El solista tiene ante sí un trabajo nada convencional y que a la vez le permite extraer de su instrumento una expresividad inédita en obras de este carácter. Se integra perfectamente como un elemento más de un continuo que es a la vez paisaje y relato pero también tiene a su cargo cambios de ritmo, más o menos disimuladas semicadenzas —una basada en la célula de los trombones, la otra acercándonos a algún efecto que nos recuerda a cierto minimalismo— o repeticiones de una misma nota como elemento caracterizador, tanto que ahí es donde nos conduce en su conclusión.
El conjunto conforma una obra enormemente atractiva que es una muestra más de la solidez de la creación de su autor y de cómo sus presupuestos consiguen ser llevados a la práctica tan seria como brillantemente. La audiencia coruñesa lo supo valorar con una reacción muy positiva a la conclusión de una pieza de rasgos no muy habituales para la mayoría de ella.
El guitarrista finlandés Petri Kumela, para quien fue escrito el Concierto, supo ajustarse perfectamente a las exigencias técnicas y expresivas que se le pedían y asumir muy bien las limitaciones dinámicas a que le obligaba la escritura, con todo y la necesaria y bien dispuesta amplificación. Como encore ofreció el Homenaje a Debussy de Manuel de Falla.
Como primera y última propuestas del programa, dos obras de Rimski-Korsakov. El brillante, un poco por demás, Capricho español y la genial Schehérazade, otro ejemplo —otra época, otro pretexto— de colorido orquestal. Las dos las entendió perfectamente Slobodeniouk, la primera con toda su bombástica batería de temas bien conocidos y la segunda desde la doble necesidad de trazar un relato sinfónico y hacerlo con pleno virtuosismo orquestal, atril por atril y en su plenitud. La versión de Schehérezade fue soberbia y una de esas muestras de lo que el maestro ruso finlandés ha conseguido con esta orquesta. No solo cada cosa estuvo en su sitio sino que fluyó con una suerte de sensualidad siempre en equilibrio, de dramatización suficiente, nunca hipertrofiada de lo que se cuenta, aquí finalmente por detrás de su forma de ponerlo en música gracias también a esa técnica que Slobodeniouk atesora y que a veces damos por supuesta.

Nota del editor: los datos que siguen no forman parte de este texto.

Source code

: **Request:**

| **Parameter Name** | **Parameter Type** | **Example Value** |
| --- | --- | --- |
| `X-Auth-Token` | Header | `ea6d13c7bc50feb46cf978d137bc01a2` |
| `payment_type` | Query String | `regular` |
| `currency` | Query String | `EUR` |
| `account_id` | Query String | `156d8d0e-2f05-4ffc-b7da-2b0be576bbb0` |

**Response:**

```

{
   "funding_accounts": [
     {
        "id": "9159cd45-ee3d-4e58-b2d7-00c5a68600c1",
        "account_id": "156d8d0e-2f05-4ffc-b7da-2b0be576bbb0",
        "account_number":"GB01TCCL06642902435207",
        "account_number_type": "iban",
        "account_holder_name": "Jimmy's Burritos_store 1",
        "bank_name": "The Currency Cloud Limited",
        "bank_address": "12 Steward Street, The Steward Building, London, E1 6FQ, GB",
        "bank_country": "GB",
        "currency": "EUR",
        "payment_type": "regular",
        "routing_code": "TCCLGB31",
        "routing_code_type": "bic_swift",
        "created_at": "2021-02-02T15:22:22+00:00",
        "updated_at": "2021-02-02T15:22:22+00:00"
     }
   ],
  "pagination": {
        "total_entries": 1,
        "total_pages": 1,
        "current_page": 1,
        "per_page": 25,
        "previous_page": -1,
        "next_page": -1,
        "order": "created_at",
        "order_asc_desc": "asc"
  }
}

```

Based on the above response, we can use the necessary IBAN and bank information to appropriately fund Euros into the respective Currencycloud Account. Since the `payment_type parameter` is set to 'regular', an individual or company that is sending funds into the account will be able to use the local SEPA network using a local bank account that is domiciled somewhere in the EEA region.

El público que asistiera al anterior concierto de abono, aquí comentado hace siete días, pudo comprobarlo, por comparación, en la manera de graduar las dinámicas, en cómo los metales nunca se comieron al resto de la orquesta del forte para arriba, en cómo el director cuidaba esos detalles no precisamente sin importancia. Los primeros atriles de la Sinfónica estuvieron espléndidos en toda la velada. Citemos, con el riesgo de olvidar a alguien, al concertino Massimo Spadano —su modo casi feroz de abordar su solo al principio del último movimiento de Schehérezade—, el fagot Steve Harriswangler, el clarinete Juan Ferrer, la flauta Claudia Walker Moore, el oboe David Villa, la arpista Celine C. Landelle, el trompa Marcos Cruz o la violonchelista Rouslana Prokopenko.